[[ Source material, beginning ]]

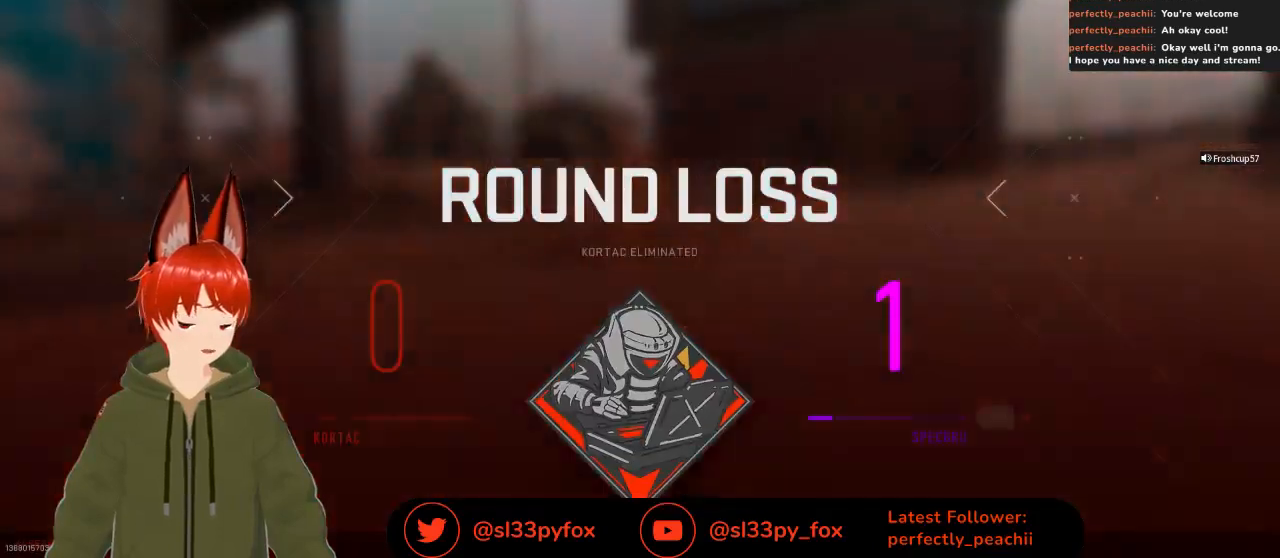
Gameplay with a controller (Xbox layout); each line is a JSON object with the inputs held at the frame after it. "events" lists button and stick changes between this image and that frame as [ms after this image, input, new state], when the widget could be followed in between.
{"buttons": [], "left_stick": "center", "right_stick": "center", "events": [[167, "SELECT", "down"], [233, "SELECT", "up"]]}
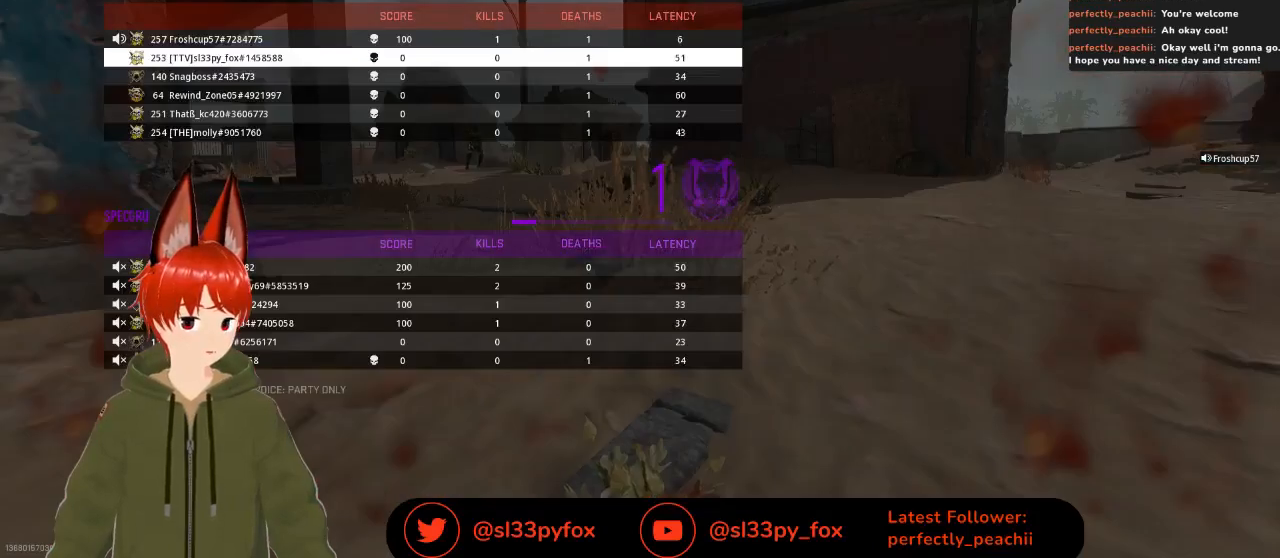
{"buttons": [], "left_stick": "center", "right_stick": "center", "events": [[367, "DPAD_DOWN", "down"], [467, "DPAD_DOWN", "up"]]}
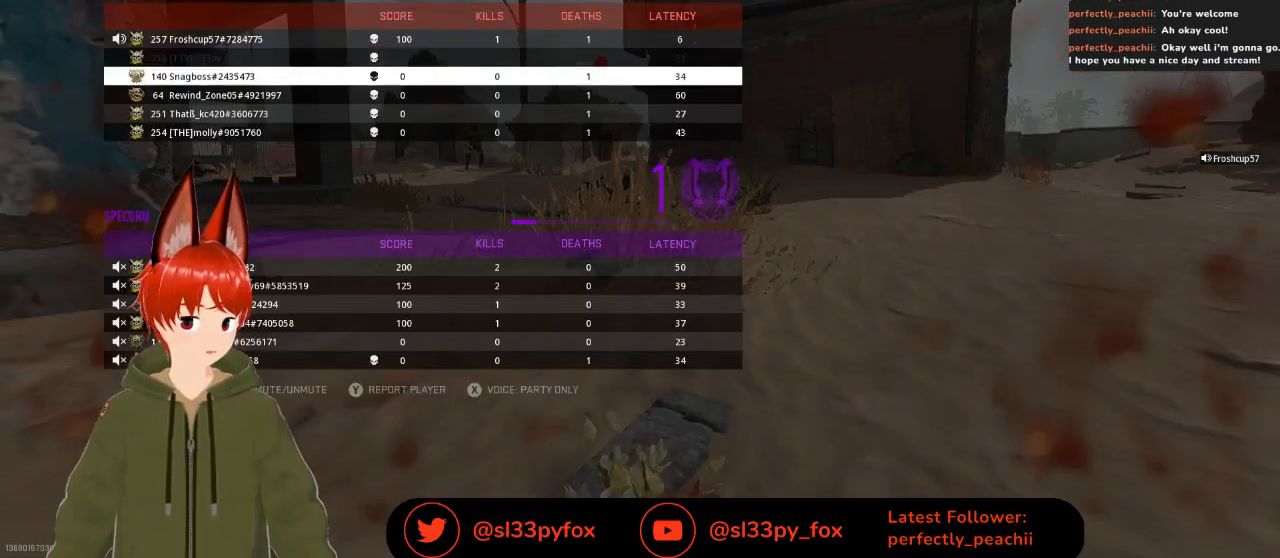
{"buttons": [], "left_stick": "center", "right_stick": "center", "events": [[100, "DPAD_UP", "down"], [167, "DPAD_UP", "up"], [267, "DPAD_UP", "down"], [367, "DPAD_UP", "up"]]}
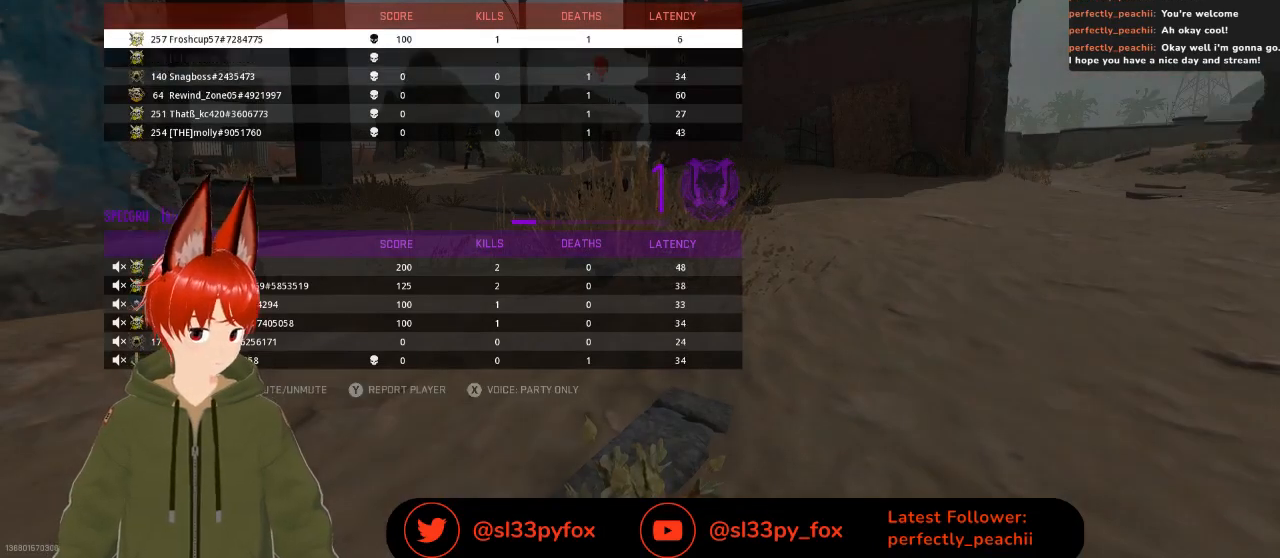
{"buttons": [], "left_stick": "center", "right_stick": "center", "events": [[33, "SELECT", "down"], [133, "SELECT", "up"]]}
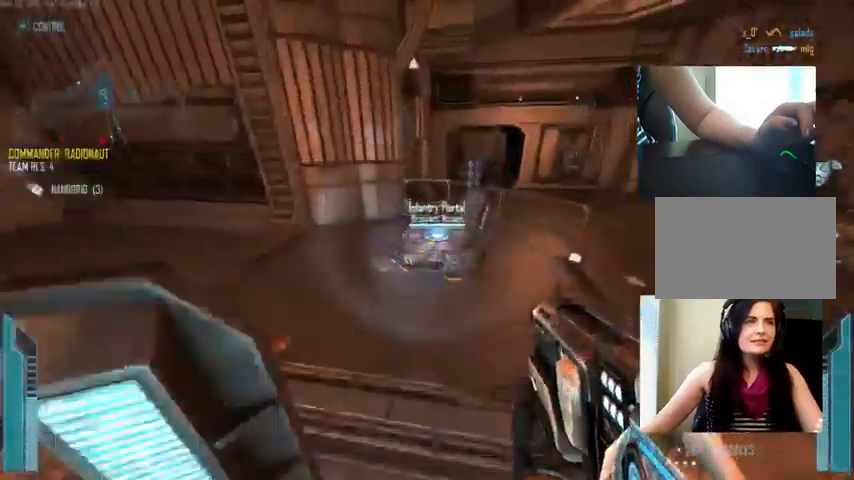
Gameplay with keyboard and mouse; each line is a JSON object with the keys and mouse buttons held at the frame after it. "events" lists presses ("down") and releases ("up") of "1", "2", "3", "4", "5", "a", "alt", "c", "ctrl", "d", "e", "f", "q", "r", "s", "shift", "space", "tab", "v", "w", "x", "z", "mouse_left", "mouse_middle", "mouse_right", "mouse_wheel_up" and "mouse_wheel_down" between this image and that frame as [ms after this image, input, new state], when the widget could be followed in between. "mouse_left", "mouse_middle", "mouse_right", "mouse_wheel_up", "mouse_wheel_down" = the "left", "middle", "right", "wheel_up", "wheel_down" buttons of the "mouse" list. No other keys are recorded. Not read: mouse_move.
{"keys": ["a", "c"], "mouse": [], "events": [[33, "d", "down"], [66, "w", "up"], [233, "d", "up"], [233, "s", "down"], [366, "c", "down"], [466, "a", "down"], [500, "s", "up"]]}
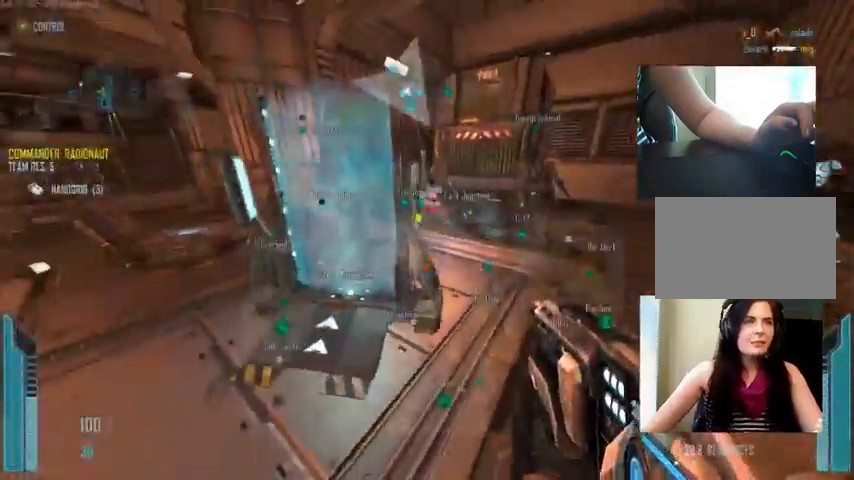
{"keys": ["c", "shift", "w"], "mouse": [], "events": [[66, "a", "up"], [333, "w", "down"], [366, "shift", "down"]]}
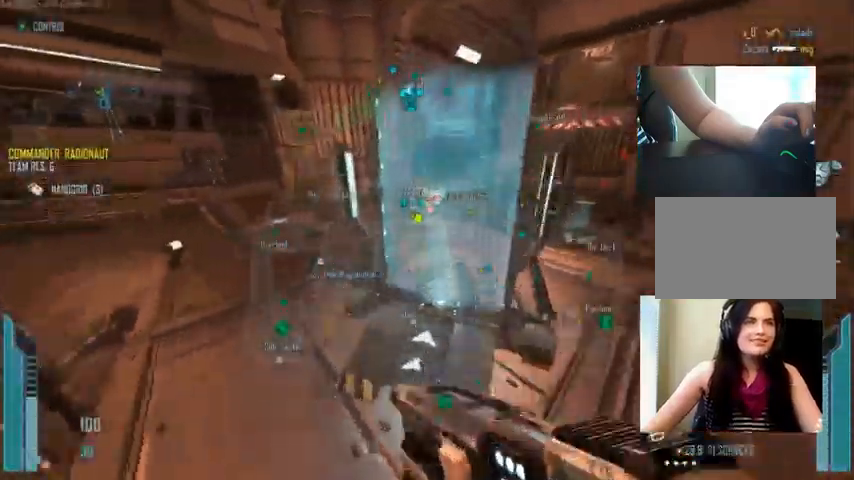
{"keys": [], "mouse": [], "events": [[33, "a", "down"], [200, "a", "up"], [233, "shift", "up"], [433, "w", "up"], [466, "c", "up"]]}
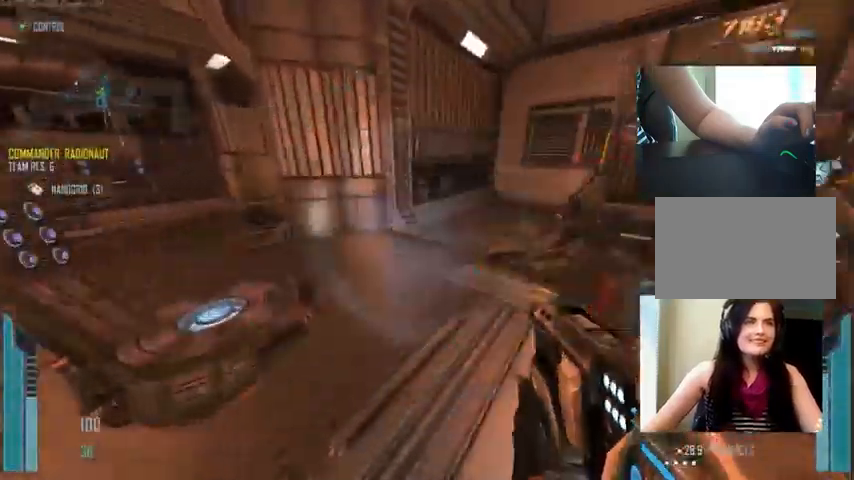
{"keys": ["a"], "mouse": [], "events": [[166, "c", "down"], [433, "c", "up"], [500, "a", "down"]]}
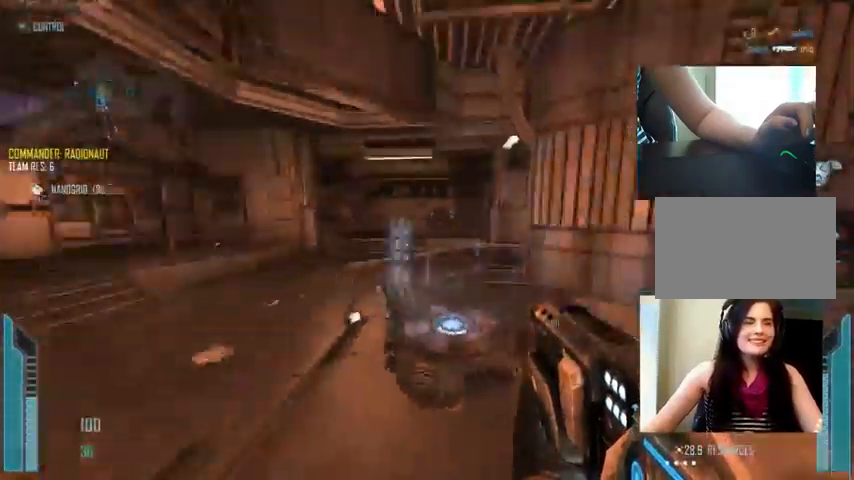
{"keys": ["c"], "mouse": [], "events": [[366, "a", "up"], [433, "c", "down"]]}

[[ Source material, end ]]

Leaving the pictures out, transcribe the entries above exactly as written.

Gameplay with a controller (Xbox layout); each line is a JSON object with the inputs held at the frame after it. "events" lists button and stick changes between this image and that frame as [ms after this image, input, new state], when the widget could be followed in between.
{"buttons": [], "left_stick": "center", "right_stick": "center", "events": [[167, "SELECT", "down"], [233, "SELECT", "up"]]}
{"buttons": [], "left_stick": "center", "right_stick": "center", "events": [[367, "DPAD_DOWN", "down"], [467, "DPAD_DOWN", "up"]]}
{"buttons": [], "left_stick": "center", "right_stick": "center", "events": [[100, "DPAD_UP", "down"], [167, "DPAD_UP", "up"], [267, "DPAD_UP", "down"], [367, "DPAD_UP", "up"]]}
{"buttons": [], "left_stick": "center", "right_stick": "center", "events": [[33, "SELECT", "down"], [133, "SELECT", "up"]]}
Gameplay with keyboard and mouse; each line is a JSON object with the keys and mouse buttons held at the frame after it. "events" lists presses ("down") and releases ("up") of "1", "2", "3", "4", "5", "a", "alt", "c", "ctrl", "d", "e", "f", "q", "r", "s", "shift", "space", "tab", "v", "w", "x", "z", "mouse_left", "mouse_middle", "mouse_right", "mouse_wheel_up" and "mouse_wheel_down" between this image and that frame as [ms after this image, input, new state], when the widget could be followed in between. "mouse_left", "mouse_middle", "mouse_right", "mouse_wheel_up", "mouse_wheel_down" = the "left", "middle", "right", "wheel_up", "wheel_down" buttons of the "mouse" list. No other keys are recorded. Not read: mouse_move.
{"keys": ["a", "c"], "mouse": [], "events": [[33, "d", "down"], [66, "w", "up"], [233, "d", "up"], [233, "s", "down"], [366, "c", "down"], [466, "a", "down"], [500, "s", "up"]]}
{"keys": ["c", "shift", "w"], "mouse": [], "events": [[66, "a", "up"], [333, "w", "down"], [366, "shift", "down"]]}
{"keys": [], "mouse": [], "events": [[33, "a", "down"], [200, "a", "up"], [233, "shift", "up"], [433, "w", "up"], [466, "c", "up"]]}
{"keys": ["a"], "mouse": [], "events": [[166, "c", "down"], [433, "c", "up"], [500, "a", "down"]]}
{"keys": ["c"], "mouse": [], "events": [[366, "a", "up"], [433, "c", "down"]]}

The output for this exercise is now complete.